TAREA >>
Enumera todas las personas que aparecen mencionadas con su nombre en el texto de lectura sobre Rocío García.

TEXTO DE LECTURA >>
Sobre lo bello intransigente

Rocío García es una figura imprescindible del arte contemporáneo. La ubicamos cercana a las pulsiones de artistas como Antonia Eiriz y Francis Bacon, deudora de la estética del pop art y la nueva figuración, manando en cierta corriente dentro de la pintura enfocada en la autoconciencia del objeto artístico. La asumimos como parte de cierta voluntad reivindicativa, apremiante en Cuba a finales del siglo pasado. Y en todos esos escenarios la reducimos bruscamente.

Ella habita más allá de donde alcanzan los estereotipos. Es una mujer implacable. En su carácter se equilibran rudeza y dulzura con una elegancia sencillamente encantadora. Y su obra le es fiel. Tiene un espíritu desenfadado: no cree en opulencias, no practica la hipocresía, se arriesga constantemente en nombre de su verdad, lúcida y arriesgada, no teme a la belleza, ni cree en convencionalismos. Erótica por naturaleza, es sutil y poderosa. 

Pinta para sí, como resultado de un diálogo interno a través del cual pretende combatir sus propias incertidumbres, resolverse. La única nota invariable de su poética y su personalidad es la lucidez. Para Rocío no existen cortapisas o ardides, pues la verdad no necesita de afeites. De esta actitud se desprende un tipo de autoridad sin paralelos. Consecuente, su pintura es fluida y certera. 

El mayor mérito de su poética es lograr conservar la belleza por encima de todo contenido o esfuerzo expresivo: complacerse ante sus telas es desdoblarse, devenir cómplice.

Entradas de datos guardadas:
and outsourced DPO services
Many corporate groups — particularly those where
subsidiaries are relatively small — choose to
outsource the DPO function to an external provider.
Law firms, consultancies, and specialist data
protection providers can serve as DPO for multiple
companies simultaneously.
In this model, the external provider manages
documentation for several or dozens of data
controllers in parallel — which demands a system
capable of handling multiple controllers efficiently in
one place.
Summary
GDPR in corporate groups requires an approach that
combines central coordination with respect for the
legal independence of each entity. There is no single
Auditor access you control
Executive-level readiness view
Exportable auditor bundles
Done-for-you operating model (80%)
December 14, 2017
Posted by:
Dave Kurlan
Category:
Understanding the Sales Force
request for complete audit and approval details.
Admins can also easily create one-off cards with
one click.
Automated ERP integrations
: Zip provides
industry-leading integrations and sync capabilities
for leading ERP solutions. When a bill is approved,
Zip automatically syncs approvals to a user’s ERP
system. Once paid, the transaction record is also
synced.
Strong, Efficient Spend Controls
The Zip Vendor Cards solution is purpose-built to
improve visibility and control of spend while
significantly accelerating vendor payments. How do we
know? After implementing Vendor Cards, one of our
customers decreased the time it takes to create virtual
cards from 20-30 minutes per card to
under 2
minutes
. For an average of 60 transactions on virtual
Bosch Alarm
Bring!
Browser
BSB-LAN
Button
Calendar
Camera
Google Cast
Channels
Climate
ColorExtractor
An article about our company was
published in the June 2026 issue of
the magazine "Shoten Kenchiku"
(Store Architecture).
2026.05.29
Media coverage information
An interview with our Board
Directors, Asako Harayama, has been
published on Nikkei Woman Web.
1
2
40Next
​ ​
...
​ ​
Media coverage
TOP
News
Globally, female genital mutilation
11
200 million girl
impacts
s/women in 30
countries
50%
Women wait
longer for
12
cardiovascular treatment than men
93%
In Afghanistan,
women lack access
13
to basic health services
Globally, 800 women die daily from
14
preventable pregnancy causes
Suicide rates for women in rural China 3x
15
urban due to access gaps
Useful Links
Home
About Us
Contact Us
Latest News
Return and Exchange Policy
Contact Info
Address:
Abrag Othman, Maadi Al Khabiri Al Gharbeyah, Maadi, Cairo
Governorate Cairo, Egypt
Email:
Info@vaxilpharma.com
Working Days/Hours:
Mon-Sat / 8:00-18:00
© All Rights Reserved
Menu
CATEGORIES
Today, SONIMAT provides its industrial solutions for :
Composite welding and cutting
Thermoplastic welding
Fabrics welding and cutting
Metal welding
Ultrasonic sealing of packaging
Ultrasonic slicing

EJERCICIO RESUELTO >>
- Rocío García
- Antonia Eiriz
- Francis Bacon